Browsing by Author "Hakkarainen, Stanislav"

Now showing 1 - 1 of 1

Automatic Idiomatic Expression Detection. Comparison Between GPT-4 and Gemini Pro Prompt Engineering & LSTM-RNN Construction
(2024-06-18) Hakkarainen, Stanislav; Engelbrecht, Katharina; University of Gothenburg / Department of Philosophy,Lingustics and Theory of Science; Göteborgs universitet / Institutionen för filosofi, lingvistik och vetenskapsteori
This thesis explores the concept of detecting non-literal phrases using Large Language Models (LLM) such as GPT-4 and Gemini Pro, as well as Recurrent Neural Networks (RNN), LSTM and BiLSTM models in particular. Through a series of individual experiments and cross-validations, it was discovered that both LLMs demonstrated satisfactory capabilities in identifying idiomatic expressions with degrees of variance across sentences. Additionally, it was observed that Gemini Pro slightly outperformed GPT-4 in the separate validation based on precision and recall.

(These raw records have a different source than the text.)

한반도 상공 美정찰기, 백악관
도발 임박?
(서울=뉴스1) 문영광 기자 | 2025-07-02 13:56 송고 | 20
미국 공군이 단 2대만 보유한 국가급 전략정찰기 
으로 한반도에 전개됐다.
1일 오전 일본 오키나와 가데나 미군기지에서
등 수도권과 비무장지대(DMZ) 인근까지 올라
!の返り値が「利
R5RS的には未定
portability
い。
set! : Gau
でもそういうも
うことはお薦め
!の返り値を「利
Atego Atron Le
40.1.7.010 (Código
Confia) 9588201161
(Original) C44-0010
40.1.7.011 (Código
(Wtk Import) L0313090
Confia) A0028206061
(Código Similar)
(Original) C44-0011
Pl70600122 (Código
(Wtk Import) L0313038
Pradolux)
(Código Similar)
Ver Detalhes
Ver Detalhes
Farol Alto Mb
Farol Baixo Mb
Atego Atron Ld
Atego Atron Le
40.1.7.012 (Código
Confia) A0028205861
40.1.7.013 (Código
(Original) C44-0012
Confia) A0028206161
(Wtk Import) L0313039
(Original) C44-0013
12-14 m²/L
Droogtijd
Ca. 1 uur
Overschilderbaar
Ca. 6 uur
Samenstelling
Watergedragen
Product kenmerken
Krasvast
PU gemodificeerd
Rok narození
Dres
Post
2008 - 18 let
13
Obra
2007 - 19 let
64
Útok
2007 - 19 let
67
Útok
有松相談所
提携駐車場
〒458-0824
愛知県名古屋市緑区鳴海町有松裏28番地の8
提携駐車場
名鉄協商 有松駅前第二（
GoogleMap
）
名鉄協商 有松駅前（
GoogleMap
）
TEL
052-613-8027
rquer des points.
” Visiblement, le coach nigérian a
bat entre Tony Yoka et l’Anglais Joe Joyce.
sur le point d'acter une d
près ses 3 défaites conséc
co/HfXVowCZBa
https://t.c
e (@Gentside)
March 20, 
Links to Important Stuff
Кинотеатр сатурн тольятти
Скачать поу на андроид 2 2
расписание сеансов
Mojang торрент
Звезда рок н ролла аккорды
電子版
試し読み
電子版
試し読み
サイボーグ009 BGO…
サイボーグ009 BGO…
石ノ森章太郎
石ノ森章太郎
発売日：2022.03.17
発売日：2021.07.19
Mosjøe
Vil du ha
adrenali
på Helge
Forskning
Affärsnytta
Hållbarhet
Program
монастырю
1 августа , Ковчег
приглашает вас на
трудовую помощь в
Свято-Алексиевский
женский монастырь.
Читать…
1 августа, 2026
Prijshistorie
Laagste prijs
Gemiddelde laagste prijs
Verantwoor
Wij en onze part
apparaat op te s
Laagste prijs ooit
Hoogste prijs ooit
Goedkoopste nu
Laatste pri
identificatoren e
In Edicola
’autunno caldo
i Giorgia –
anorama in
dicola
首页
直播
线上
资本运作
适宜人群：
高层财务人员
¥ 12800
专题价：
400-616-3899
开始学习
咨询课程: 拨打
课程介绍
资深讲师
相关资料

Gemini Pro scores highest for testing on 95% of precision and 81% of recall. GPT-4 scores highest for precision at 87% and for recall at 88%. During cross-validation, however, GPT-4 improved whereas Gemini Pro’s precision became worse. GPT-4 scored 88% for precision and 90% for recall, whereas Gemini Pro became worse for precision, scoring 83%, however improved for recall scoring 95%. In terms of RNN, the BiLSTM-RNN outperforms the LSTM-RNN in the idiomatic detection task by a significant margin by scoring 95% in precision and 90% in recall compared to its counterpart achieving 79% in precision and 25% in recall, proving that a bidirectional approach is better suitable for working with sequential data such as idiomatic expressions. To summarize, it has been shown that specialized model architectures such as LSTM modules are preferable when working in the domain of idiomatic expression detection to general-purpose LLMs.